** start PASSAGE **

In Fig. 1 we can see the «typical» SE DHT output stage. The purpose of pot, P1 (50 Ohms/2W typical) is to provide the way to «nulling» the hum.
In Fig. 2 a,b,c, we can see other ways of connecting the filaments to cathode resistor Rk. We want potentiometer, to have some AC hum control, `cos we`ll use «traditional» 5V AC heating. I doesn`t have a multi-turn (precision) 50 Ohms/2W pot, and I used the circuit on Fig. 2c. It has some advantage that current flows mostly through R1 and R2, and not through (possible problematic) center-wiper contact. We have «fine» adjustment, Fig. 2d.

Now we can calculate the cathode resistor. With Uak = 350V and Ia=Ik=80mA, we have about Ugk= -70V. Then, by Ohm`s Law:
Rk = Uk / Ik = 70 / 0,08 = 875 Ohms. Not a standard value, but we can use the combination, I used 820 Ohms/25W Al-clad chasis mounted resistor and 56 Ohms/1W in a series. If necessary, lower value = higher current, and opposite.
Dissipation in Rk is Prk = Ik^2*Rk = Uk*Ik = Uk^2*Ik = 5,6W – we must use at least 10W resistor here.

Calculating the cathode bypass capacitor Ck: We want Ck to «bypass» all AC frequencies of interest, intuitively – we need f-3dB at about 1-2 Hz. But:
- Power bandwidth f-3dB of our OPT is about 20Hz, and there is not much sense in amplifying the subsonic frequencies that can saturate the core
- We need not too large RC time constant here – quick bias «recovering» from overloads
- For say, 2Hz –3dB high pass frequency we`d need large and expensive film cap, or electrolitic (hmmm…)
Then, I choose low-cut frequency around 5-10 Hz. Let`s see:
Our Ck «see» the cathode impedance Zk=(rp+Ra)/(µ+1) in parallel with cathode resistor Rk, or Rcath = Zk // Rk. The formula for
Ck = 1/(2Pi*f*Rcath), and when we put those equations together, we get the final formula for cathode capacitor:

Ck =[(µ+1)/(rp+Ra) + 1/Rk] / 2Pi*f, or obviously f-3dB is:

f-3 = [(µ+1)/(rp+Ra)+1/Rk] / 2Pi*Ck

When we put some numbers in it, and use the standard 47µF/100V MKP cap here, we get f-3dB about 8,4 Hz:

f-3 = [(3,85+1)/(650+3000)+1/875]/2*3,141*47*10^-6 = 8,4 Hz

Note that we use Ra=3000 Ohms, like constant resistance value, but our OPT is far from that, we neglected Lp, Rw, etc. But, possible mistake is small, and can be neglected for our purposes.
The quality of Ck is critical, and it`s recomended that we use quality film cap here.
And not just that, see Fig. 3 – SE stage «redrawn» to include PS capacitor(s). We can see that both Ck and Cps are inside the output signal current loop, and that both caps are practically in a series. Then, quality of Cps is also critical, and it can also be MKP or MKV types.

** end PASSAGE **
** start EXTRACTED INFORMATION **

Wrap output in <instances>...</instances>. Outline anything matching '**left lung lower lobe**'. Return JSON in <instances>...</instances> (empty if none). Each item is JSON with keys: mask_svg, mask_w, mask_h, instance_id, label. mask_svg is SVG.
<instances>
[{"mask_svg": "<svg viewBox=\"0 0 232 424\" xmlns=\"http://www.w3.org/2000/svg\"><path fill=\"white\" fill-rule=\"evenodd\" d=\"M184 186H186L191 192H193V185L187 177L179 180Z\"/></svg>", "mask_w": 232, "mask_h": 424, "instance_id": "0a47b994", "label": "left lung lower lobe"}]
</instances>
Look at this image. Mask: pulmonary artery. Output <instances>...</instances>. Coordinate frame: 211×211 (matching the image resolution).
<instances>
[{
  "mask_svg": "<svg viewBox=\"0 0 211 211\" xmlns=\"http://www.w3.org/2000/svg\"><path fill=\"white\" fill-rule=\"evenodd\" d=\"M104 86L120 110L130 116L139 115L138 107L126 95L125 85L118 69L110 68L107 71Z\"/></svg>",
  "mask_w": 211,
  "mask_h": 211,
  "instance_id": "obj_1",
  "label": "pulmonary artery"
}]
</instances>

** end EXTRACTED INFORMATION **

TO BE DONE –
1: Answer these about the passage on the single-ended output stage, one line each:
(a) What value is given as typical for pot P1?
(b) Which two resistors were combined in series to make up Rk?
(c) Which standard capacitor is used for Ck, and what f-3dB does it give?
2: Carry on the text about the single-ended output stage, starting right after its final sentence.

RESPONSES TO THE EXERCISE –
1:
(a) 50 Ohms/2W.
(b) An 820 Ohms/25W Al-clad chassis-mounted resistor and a 56 Ohms/1W resistor.
(c) A 47µF/100V MKP cap, giving an f-3dB of about 8,4 Hz.

2:
In Fig. 4 we can see the final SE stage, with all the values. I choose the «safe» value for grid-stop resistor Rgs=1k, non-inductive type (say, carbon-comp), mounted close to the tube pin. For grid resistor Rg, we need small value from the output tube standpoint, and large value from the driver tube standpoint. Some people put grid-choke here (rel. small DC resistance and large AC impedance), but we`ll use «standard» 220k here, somewhat smaller then max. recommended 250k from 300B data.

I choose 0,22µF for coupling capacitor Ci (between the driver tube and output stage). We have the first order high-pass filter here, 6dB/octave. Again, we need «low enough» -3dB high pass point, but not too large RC time constant, because of possible «blocking» effect. Again, the quality of this capacitor is critical. Combination of 220k/0,22µ gives:
f-3 = 1/(2Pi*Rg*Ci) == 1/(2*3,141*220000*0,22*10^-6) = 3,3 Hz.
The formula for Ci=1/(2Pi*f*Rg), obviously :-).

We have another «unpleasant» effect with our output stage, the input capacitance: Cin = Cmiller+Cgf+Cstrays = (A+1)*Cag + Cgf + Cstr.
From Parts 1&2 we know that amplification of our output stage is output AC signal swing divided with input AC signal swing, or A=Ua/Ugk = 3.
Then we have: Cin = (3+1)*15 + 9 + 11 = 80pF. Values for Cga and Cgf we have in 300B data, and value for Cstr we estimated. Now, with 80pF of input capacitance and at least 100kHz driver bandwith, our output resistance Rout from the driver can be the maximum
Rout = 1/(2Pi*f*Cin) = 1/(2*3,141*100000*80*10^-12) = 19,9kOhms.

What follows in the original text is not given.